• _WHAT YOU SHOULD DO_
In the records below, reproduce verbatim everything from the line containing "efficient use of" down to the line containing "### 6.2.3 Communication termination", including both of those lines.

• _DATA FOR PROCESSING_
== Segment start ==

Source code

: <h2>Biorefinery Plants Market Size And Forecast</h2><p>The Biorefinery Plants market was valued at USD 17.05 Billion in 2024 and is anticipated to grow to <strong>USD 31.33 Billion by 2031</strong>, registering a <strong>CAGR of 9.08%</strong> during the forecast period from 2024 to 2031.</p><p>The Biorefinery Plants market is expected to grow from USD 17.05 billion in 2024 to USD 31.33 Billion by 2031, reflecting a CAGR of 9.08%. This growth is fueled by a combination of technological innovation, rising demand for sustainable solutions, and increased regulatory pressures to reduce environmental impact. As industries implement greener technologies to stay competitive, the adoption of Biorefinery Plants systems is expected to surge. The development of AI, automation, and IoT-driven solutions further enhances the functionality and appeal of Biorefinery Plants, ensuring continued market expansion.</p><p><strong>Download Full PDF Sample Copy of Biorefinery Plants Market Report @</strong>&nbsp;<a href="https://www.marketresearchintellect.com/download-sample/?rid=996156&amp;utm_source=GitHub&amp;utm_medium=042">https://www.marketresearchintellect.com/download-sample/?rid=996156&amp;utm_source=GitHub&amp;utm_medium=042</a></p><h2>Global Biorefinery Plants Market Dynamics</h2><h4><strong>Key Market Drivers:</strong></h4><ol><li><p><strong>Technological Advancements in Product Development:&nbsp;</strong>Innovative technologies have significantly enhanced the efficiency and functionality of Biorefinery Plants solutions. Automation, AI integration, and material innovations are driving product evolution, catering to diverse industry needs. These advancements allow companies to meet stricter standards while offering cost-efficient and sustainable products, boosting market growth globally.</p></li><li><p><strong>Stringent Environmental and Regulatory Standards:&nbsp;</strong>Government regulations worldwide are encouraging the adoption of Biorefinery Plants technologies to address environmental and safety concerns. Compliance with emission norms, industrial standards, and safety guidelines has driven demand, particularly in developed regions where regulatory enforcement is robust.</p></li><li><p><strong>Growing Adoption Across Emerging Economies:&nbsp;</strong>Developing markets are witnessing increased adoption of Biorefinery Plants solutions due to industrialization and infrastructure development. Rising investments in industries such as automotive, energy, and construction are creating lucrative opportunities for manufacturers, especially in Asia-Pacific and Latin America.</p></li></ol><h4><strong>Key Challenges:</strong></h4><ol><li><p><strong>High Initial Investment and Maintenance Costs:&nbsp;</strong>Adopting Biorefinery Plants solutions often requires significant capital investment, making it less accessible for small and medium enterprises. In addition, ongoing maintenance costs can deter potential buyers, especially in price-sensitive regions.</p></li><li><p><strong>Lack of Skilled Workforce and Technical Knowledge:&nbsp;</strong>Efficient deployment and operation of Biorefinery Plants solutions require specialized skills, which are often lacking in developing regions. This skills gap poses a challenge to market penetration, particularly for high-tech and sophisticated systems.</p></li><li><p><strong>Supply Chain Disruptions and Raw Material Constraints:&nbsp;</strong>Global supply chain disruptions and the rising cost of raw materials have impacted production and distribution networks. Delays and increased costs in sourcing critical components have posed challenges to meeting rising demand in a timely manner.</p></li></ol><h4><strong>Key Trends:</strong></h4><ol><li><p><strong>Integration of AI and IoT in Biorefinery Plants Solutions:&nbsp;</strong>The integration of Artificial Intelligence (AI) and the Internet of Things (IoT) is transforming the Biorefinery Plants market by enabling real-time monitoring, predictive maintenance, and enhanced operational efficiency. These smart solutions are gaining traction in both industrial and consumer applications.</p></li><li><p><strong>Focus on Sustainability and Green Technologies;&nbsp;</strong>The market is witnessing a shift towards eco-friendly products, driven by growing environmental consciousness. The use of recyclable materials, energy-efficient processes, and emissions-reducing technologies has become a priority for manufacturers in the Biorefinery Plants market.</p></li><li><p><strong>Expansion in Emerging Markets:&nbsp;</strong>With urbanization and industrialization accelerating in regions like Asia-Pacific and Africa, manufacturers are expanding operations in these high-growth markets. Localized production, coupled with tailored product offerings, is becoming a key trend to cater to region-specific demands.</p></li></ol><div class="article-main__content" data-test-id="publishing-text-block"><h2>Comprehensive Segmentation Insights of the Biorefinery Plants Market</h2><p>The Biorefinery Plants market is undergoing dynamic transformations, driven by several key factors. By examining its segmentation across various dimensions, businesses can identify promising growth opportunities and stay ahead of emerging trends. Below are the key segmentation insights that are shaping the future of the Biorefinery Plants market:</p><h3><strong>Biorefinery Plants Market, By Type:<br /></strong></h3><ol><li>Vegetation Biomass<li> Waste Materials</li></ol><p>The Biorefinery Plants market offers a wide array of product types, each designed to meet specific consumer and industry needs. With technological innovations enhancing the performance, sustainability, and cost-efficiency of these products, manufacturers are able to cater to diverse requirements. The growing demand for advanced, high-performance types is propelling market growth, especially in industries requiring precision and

== Segment end ==
== Segment start ==

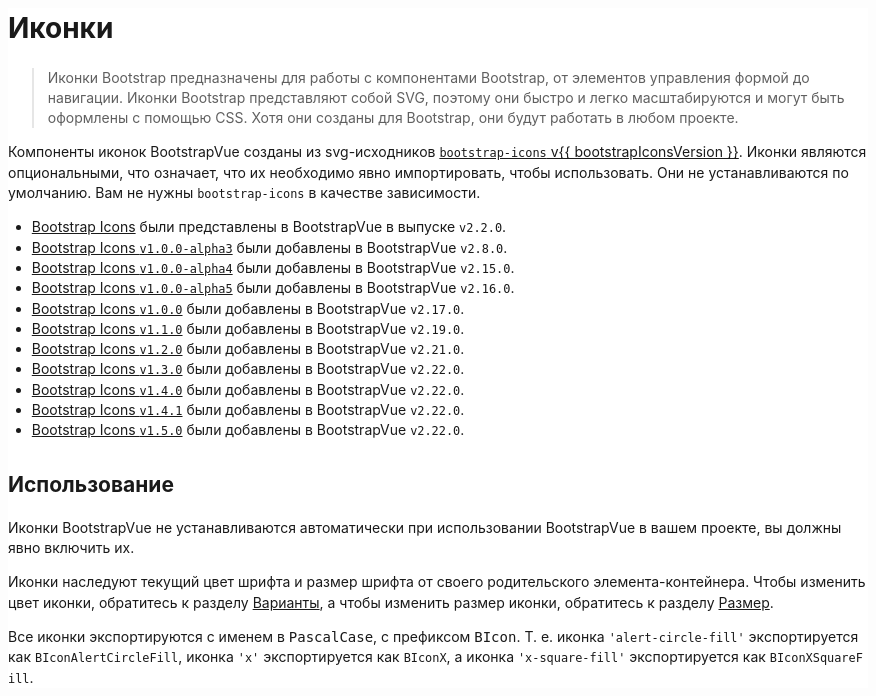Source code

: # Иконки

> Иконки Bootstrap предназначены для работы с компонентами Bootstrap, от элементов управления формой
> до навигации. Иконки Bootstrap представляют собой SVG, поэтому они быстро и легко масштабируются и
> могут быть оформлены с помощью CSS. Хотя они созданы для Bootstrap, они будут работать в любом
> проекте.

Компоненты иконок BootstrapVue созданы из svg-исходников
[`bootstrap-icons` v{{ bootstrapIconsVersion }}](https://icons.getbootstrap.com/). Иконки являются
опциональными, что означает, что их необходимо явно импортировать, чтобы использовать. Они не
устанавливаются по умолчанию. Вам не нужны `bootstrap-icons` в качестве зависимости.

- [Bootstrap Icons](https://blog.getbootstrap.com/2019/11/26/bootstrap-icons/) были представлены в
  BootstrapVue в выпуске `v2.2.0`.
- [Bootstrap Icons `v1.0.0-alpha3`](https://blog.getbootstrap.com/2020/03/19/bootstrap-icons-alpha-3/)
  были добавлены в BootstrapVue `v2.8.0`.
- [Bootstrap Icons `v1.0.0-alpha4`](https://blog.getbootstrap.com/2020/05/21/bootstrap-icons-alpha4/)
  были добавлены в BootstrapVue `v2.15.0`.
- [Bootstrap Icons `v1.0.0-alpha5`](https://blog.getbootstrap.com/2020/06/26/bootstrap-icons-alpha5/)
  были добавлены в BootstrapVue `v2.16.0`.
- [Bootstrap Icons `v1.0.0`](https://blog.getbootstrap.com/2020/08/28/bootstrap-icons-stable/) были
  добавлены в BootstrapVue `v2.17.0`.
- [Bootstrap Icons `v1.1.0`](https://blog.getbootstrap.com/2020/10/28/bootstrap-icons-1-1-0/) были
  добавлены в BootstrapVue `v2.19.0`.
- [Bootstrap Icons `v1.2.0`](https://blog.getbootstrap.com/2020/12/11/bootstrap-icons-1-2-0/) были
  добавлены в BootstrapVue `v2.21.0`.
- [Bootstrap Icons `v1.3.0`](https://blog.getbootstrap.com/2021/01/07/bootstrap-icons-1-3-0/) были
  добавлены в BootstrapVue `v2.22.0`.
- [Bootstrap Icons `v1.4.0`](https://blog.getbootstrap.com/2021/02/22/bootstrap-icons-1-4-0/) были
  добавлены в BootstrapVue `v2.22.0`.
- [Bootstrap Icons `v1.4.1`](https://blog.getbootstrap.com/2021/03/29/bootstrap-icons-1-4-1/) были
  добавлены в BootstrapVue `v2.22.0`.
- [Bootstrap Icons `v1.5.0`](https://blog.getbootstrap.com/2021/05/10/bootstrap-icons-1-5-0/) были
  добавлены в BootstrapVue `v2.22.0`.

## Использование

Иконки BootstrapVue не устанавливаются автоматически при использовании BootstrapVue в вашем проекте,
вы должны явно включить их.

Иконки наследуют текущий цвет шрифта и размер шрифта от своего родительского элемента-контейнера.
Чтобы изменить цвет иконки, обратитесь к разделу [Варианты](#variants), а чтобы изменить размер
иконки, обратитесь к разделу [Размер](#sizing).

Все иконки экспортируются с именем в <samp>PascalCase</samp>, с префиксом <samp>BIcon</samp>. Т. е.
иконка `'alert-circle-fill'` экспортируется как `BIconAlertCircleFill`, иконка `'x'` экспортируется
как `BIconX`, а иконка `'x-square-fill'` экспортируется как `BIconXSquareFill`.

== Segment end ==
== Segment start ==

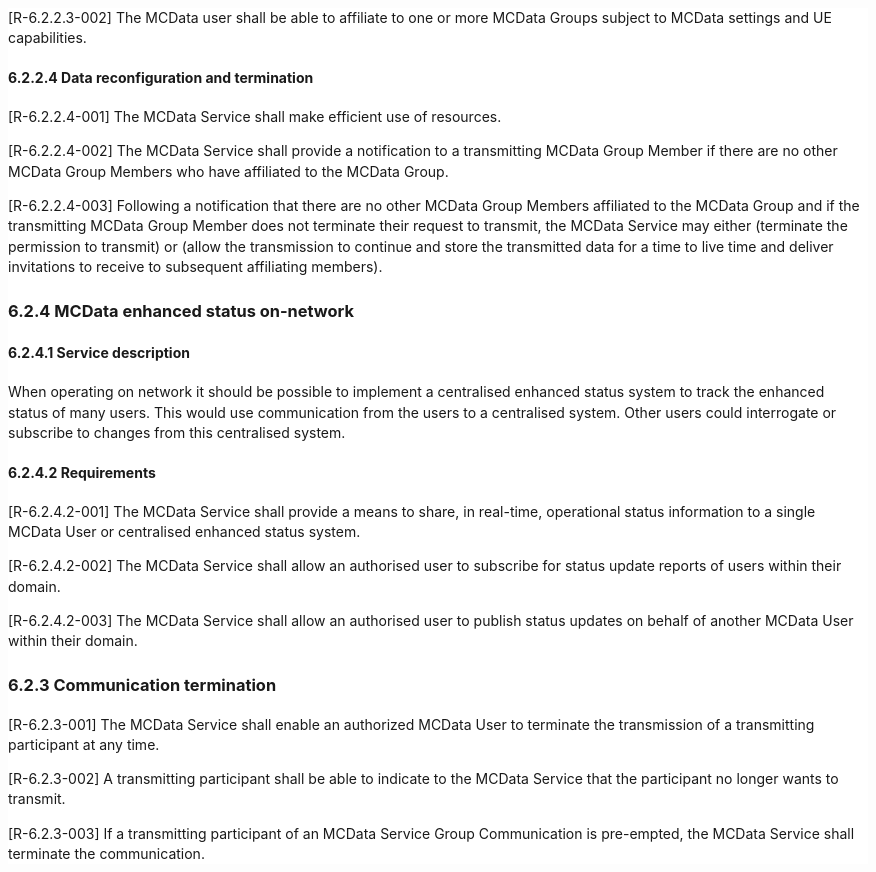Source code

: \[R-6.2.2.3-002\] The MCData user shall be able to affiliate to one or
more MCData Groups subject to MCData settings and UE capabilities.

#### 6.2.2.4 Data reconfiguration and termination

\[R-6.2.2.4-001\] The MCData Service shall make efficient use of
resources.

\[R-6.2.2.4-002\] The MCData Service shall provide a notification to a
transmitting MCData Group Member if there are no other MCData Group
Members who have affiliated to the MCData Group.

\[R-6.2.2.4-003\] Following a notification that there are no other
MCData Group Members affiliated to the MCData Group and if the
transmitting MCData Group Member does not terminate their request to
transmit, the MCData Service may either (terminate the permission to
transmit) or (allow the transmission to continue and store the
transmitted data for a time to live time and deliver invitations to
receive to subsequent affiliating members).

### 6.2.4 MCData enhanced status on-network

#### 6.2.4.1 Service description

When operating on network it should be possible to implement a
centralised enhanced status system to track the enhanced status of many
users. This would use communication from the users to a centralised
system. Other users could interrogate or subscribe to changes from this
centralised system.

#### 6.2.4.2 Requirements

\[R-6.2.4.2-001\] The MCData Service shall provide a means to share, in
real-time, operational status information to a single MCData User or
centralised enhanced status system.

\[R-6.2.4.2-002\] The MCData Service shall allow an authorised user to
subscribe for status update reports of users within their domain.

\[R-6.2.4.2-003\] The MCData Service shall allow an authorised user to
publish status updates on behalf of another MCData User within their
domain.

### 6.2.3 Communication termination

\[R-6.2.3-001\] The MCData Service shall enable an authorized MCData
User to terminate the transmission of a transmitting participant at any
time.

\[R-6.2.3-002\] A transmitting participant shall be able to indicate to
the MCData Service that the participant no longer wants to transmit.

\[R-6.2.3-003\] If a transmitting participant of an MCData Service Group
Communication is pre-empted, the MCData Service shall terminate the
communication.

== Segment end ==

• _SOLUTION TO THIS TASK_
\[R-6.2.2.4-001\] The MCData Service shall make efficient use of
resources.

\[R-6.2.2.4-002\] The MCData Service shall provide a notification to a
transmitting MCData Group Member if there are no other MCData Group
Members who have affiliated to the MCData Group.

\[R-6.2.2.4-003\] Following a notification that there are no other
MCData Group Members affiliated to the MCData Group and if the
transmitting MCData Group Member does not terminate their request to
transmit, the MCData Service may either (terminate the permission to
transmit) or (allow the transmission to continue and store the
transmitted data for a time to live time and deliver invitations to
receive to subsequent affiliating members).

### 6.2.4 MCData enhanced status on-network

#### 6.2.4.1 Service description

When operating on network it should be possible to implement a
centralised enhanced status system to track the enhanced status of many
users. This would use communication from the users to a centralised
system. Other users could interrogate or subscribe to changes from this
centralised system.

#### 6.2.4.2 Requirements

\[R-6.2.4.2-001\] The MCData Service shall provide a means to share, in
real-time, operational status information to a single MCData User or
centralised enhanced status system.

\[R-6.2.4.2-002\] The MCData Service shall allow an authorised user to
subscribe for status update reports of users within their domain.

\[R-6.2.4.2-003\] The MCData Service shall allow an authorised user to
publish status updates on behalf of another MCData User within their
domain.

### 6.2.3 Communication termination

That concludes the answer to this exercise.